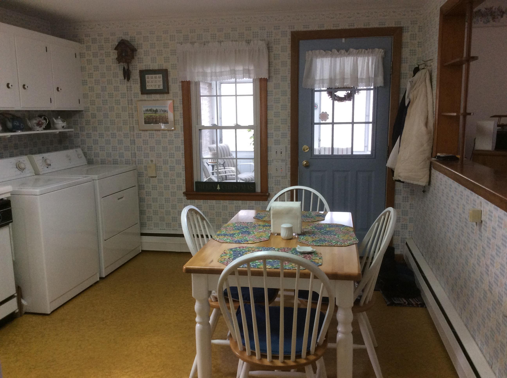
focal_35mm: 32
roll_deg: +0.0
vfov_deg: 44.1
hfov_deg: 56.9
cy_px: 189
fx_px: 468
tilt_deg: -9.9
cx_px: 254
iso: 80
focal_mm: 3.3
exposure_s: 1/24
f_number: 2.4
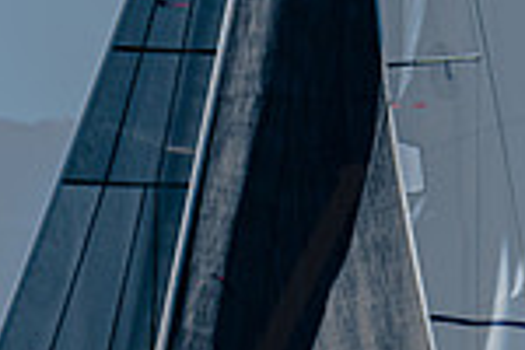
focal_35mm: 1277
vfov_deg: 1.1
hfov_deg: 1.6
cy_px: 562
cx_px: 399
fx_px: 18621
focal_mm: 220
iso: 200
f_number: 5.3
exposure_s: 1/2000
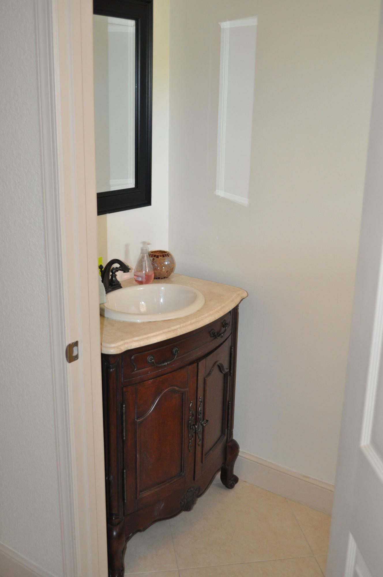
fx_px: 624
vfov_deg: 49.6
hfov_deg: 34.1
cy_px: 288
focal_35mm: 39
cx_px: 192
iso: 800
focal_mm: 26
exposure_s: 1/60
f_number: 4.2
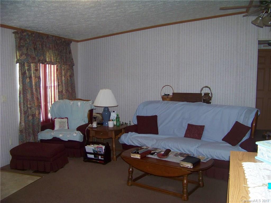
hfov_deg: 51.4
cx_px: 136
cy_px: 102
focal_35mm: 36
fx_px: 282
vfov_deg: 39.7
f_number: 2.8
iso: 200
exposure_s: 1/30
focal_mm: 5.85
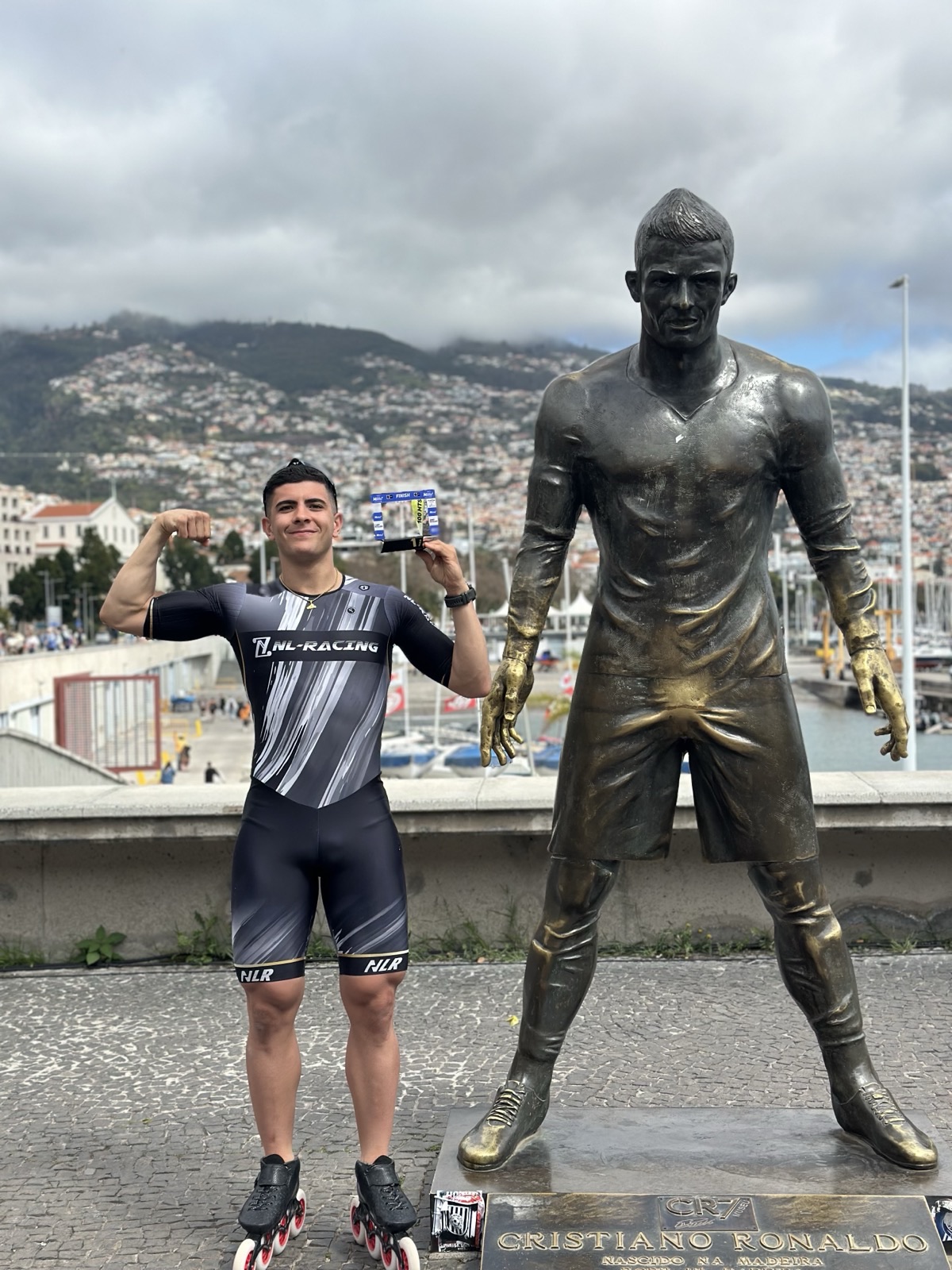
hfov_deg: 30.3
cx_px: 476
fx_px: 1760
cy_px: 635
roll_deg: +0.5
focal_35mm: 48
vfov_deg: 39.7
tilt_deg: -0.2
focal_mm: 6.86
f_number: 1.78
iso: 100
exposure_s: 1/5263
--
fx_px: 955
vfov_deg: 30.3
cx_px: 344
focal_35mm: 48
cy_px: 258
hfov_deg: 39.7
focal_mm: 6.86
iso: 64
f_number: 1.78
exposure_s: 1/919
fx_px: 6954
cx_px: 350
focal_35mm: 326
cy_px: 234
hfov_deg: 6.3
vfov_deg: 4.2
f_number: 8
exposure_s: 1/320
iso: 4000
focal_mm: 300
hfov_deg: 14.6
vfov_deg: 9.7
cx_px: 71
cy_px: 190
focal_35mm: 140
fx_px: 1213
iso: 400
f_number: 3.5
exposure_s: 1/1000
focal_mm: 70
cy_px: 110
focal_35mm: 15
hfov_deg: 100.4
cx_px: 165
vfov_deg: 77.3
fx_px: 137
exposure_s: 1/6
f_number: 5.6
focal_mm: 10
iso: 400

Goal of the exercise ::
The lines to reproduce run from the one above containing "vfov_deg: 1.1" through the one containing "exposure_s: 1/5263". Copy them exactly and leave out all pictures.

Task output ::
vfov_deg: 1.1
hfov_deg: 1.6
cy_px: 562
cx_px: 399
fx_px: 18621
focal_mm: 220
iso: 200
f_number: 5.3
exposure_s: 1/2000
fx_px: 624
vfov_deg: 49.6
hfov_deg: 34.1
cy_px: 288
focal_35mm: 39
cx_px: 192
iso: 800
focal_mm: 26
exposure_s: 1/60
f_number: 4.2
hfov_deg: 51.4
cx_px: 136
cy_px: 102
focal_35mm: 36
fx_px: 282
vfov_deg: 39.7
f_number: 2.8
iso: 200
exposure_s: 1/30
focal_mm: 5.85
hfov_deg: 30.3
cx_px: 476
fx_px: 1760
cy_px: 635
roll_deg: +0.5
focal_35mm: 48
vfov_deg: 39.7
tilt_deg: -0.2
focal_mm: 6.86
f_number: 1.78
iso: 100
exposure_s: 1/5263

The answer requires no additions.